WordPress, Webflow and Shopify, an accessibility audit

How three of the most-deployed Australian content management systems handle headings, focus, landmarks, alternative text and form accessibility out of the box.

CMS comparison illustration.

This audit covers the out-of-the-box accessibility behaviour of three platforms that account for the majority of small-to-mid Australian content sites: WordPress (with the Twenty Twenty-Four default theme and core block editor), Webflow (with a default starter template), and Shopify (with the Dawn 14 theme). The audit is functional, not exhaustive: we tested the patterns content teams actually deploy.

Methodology

Each platform was set up from a clean install, populated with a typical small business content set (homepage, about, services, blog with three posts, contact form), and audited against WCAG 2.2 Level AA using axe DevTools 4.8, manual keyboard-only navigation, and VoiceOver on Safari iOS. Tests run in November 2025.

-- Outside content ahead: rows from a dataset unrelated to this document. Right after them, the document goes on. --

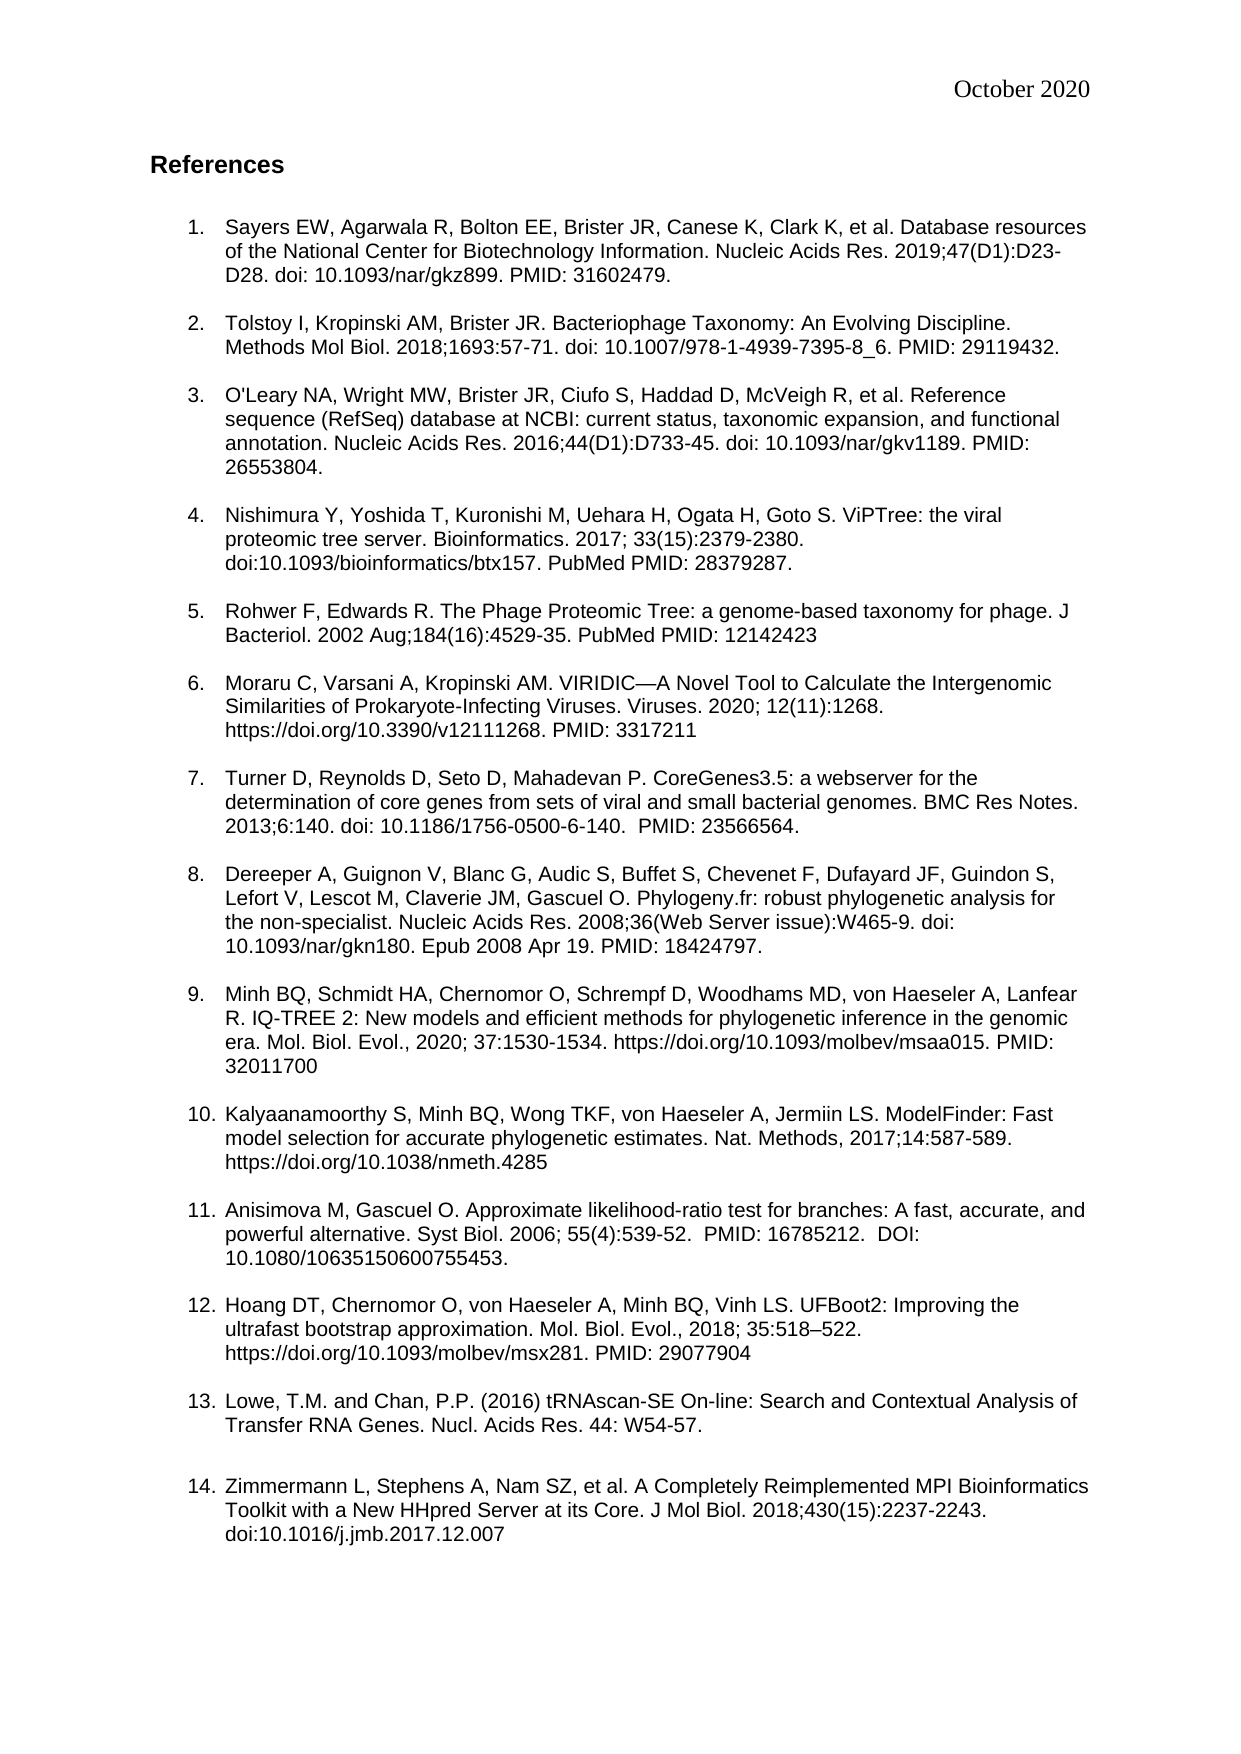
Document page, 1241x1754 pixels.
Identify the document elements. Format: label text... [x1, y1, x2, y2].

list Kalyaanamoorthy S, Minh BQ, Wong TKF, von Haeseler A, Jermiin LS. ModelFinder: Fast model selection for accurate phylogenetic estimates. Nat. Methods, 2017;14:587-589. https://doi.org/10.1038/nmeth.4285 [187, 1102, 1090, 1173]
list Rohwer F, Edwards R. The Phage Proteomic Tree: a genome-based taxonomy for phage. J Bacteriol. 2002 Aug;184(16):4529-35. PubMed PMID: 12142423 [187, 598, 1090, 646]
list Tolstoy I, Kropinski AM, Brister JR. Bacteriophage Taxonomy: An Evolving Discipline. Methods Mol Biol. 2018;1693:57-71. doi: 10.1007/978-1-4939-7395-8_6. PMID: 29119432. [187, 311, 1090, 359]
list Sayers EW, Agarwala R, Bolton EE, Brister JR, Canese K, Clark K, et al. Database resources of the National Center for Biotechnology Information. Nucleic Acids Res. 2019;47(D1):D23-D28. doi: 10.1093/nar/gkz899. PMID: 31602479. [187, 215, 1090, 287]
list Moraru C, Varsani A, Kropinski AM. VIRIDIC—A Novel Tool to Calculate the Intergenomic Similarities of Prokaryote-Infecting Viruses. Viruses. 2020; 12(11):1268. https://doi.org/10.3390/v12111268. PMID: 3317211 [187, 670, 1090, 742]
list Anisimova M, Gascuel O. Approximate likelihood-ratio test for branches: A fast, accurate, and powerful alternative. Syst Biol. 2006; 55(4):539-52. PMID: 16785212. DOI: 10.1080/10635150600755453. [187, 1197, 1090, 1269]
list O'Leary NA, Wright MW, Brister JR, Ciufo S, Haddad D, McVeigh R, et al. Reference sequence (RefSeq) database at NCBI: current status, taxonomic expansion, and functional annotation. Nucleic Acids Res. 2016;44(D1):D733-45. doi: 10.1093/nar/gkv1189. PMID: 26553804. [187, 383, 1090, 479]
list Turner D, Reynolds D, Seto D, Mahadevan P. CoreGenes3.5: a webserver for the determination of core genes from sets of viral and small bacterial genomes. BMC Res Notes. 2013;6:140. doi: 10.1186/1756-0500-6-140. PMID: 23566564. [187, 766, 1090, 838]
list Lowe, T.M. and Chan, P.P. (2016) tRNAscan-SE On-line: Search and Contextual Analysis of Transfer RNA Genes. Nucl. Acids Res. 44: W54-57. [187, 1389, 1090, 1437]
list Hoang DT, Chernomor O, von Haeseler A, Minh BQ, Vinh LS. UFBoot2: Improving the ultrafast bootstrap approximation. Mol. Biol. Evol., 2018; 35:518–522. https://doi.org/10.1093/molbev/msx281. PMID: 29077904 [187, 1293, 1090, 1365]
list Minh BQ, Schmidt HA, Chernomor O, Schrempf D, Woodhams MD, von Haeseler A, Lanfear R. IQ-TREE 2: New models and efficient methods for phylogenetic inference in the genomic era. Mol. Biol. Evol., 2020; 37:1530-1534. https://doi.org/10.1093/molbev/msaa015. PMID: 32011700 [187, 982, 1090, 1078]
list Zimmermann L, Stephens A, Nam SZ, et al. A Completely Reimplemented MPI Bioinformatics Toolkit with a New HHpred Server at its Core. J Mol Biol. 2018;430(15):2237-2243. doi:10.1016/j.jmb.2017.12.007 [187, 1473, 1090, 1545]
text References [150, 150, 1090, 179]
list Nishimura Y, Yoshida T, Kuronishi M, Uehara H, Ogata H, Goto S. ViPTree: the viral proteomic tree server. Bioinformatics. 2017; 33(15):2379-2380. doi:10.1093/bioinformatics/btx157. PubMed PMID: 28379287. [187, 503, 1090, 574]
list Dereeper A, Guignon V, Blanc G, Audic S, Buffet S, Chevenet F, Dufayard JF, Guindon S, Lefort V, Lescot M, Claverie JM, Gascuel O. Phylogeny.fr: robust phylogenetic analysis for the non-specialist. Nucleic Acids Res. 2008;36(Web Server issue):W465-9. doi: 10.1093/nar/gkn180. Epub 2008 Apr 19. PMID: 18424797. [187, 862, 1090, 958]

Headings and document structure

WordPress (Twenty Twenty-Four). The default theme produces correct H1, H2, H3 hierarchy. The block editor enforces a single H1 per page when the post title is in the heading position. Content authors can still create skipped heading levels in the body, which is the most common audit failure on WordPress sites.

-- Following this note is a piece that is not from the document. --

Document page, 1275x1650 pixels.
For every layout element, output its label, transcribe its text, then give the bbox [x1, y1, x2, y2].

Webflow. Heading levels are set per element by the designer, with no built-in enforcement. Sites we audit on Webflow frequently have multiple H1s per page or H4 elements appearing before any H2. Webflow's audit panel flags this but does not prevent it.

Shopify Dawn. Strong heading discipline. Section schemas in the theme assign correct heading levels by default, and product pages produce a clean H1 to H3 outline. Custom sections added by stores can drift, but the baseline is good.

Focus and keyboard navigation

WordPress. Tab order generally matches visual order. Skip links present in default themes. Focus indicators are visible but rely on the default browser focus ring, which fails WCAG 2.4.13 in Safari and on dark themes.

Webflow. Skip links are not included by default; designers must add them manually. Custom focus styles must be set per project; many production sites disable focus rings via "outline: none" in custom CSS, breaking keyboard accessibility.

Shopify Dawn. Skip link present, focus indicators consistent and visible, focus order matches visual flow on all default templates.

Landmarks and ARIA

WordPress. Default themes use HTML5 landmarks (header, nav, main, aside, footer). Block editor exposes role attributes on standard blocks.

Webflow. Designers can mark divs as semantic elements but it is not the default. Many Webflow sites we audit are built entirely from divs with no landmarks, requiring screen-reader users to navigate without structural aids.

Shopify Dawn. Full HTML5 landmark structure on every default template.

Forms

WordPress. Core comment forms have programmatic labels and required-field marking. Plugins (Contact Form 7, Gravity Forms, WPForms) vary widely. WPForms 1.8 and Gravity Forms 2.8 produce accessible markup; older versions of CF7 do not.

Webflow. The native form element produces correctly-associated labels but does not handle inline error announcement. Multi-step forms require manual ARIA work.

Shopify Dawn. Native checkout (the part most stores cannot customise) is fully accessible. Custom contact forms vary by theme; Dawn's are well-built.

Alternative text on images

WordPress. Block editor prompts for alt text on every image insertion but does not enforce it. Site-level audits commonly find 30 to 50 percent of images missing alt text on production WordPress sites.

Webflow. CMS image fields can be configured with required alt text fields. Visual designers can still skip alt text on background images, hero images, and inline assets if they choose.

Shopify Dawn. Product image alt text defaults to product title if not set, which is usually acceptable. The admin prompts but does not enforce.

Summary

CriterionWordPressWebflowShopify Dawn
Heading structure (out of box)GoodAuthor-dependentExcellent
Focus indicatorsBrowser default (weak)Designer-set, often disabledStrong, consistent
Skip linksYesNo (manual)Yes
LandmarksYesManualYes
Form patternsPlugin-dependentManual ARIAStrong
Alt text enforcementPrompted, not enforcedConfigurableDefaulted from title

The honest summary: Shopify Dawn produces the most accessible site out of the box, WordPress with a current default theme is workable but author discipline carries most of the load, and Webflow requires the most deliberate accessibility work but offers the most control once that work is done.

Caveat

This is a baseline audit. Production sites diverge significantly from defaults, and every site we audit (across all three platforms) ends up with platform-independent issues introduced by content authors, custom code, third-party integrations and design decisions. Platform choice is the floor; team discipline is the ceiling.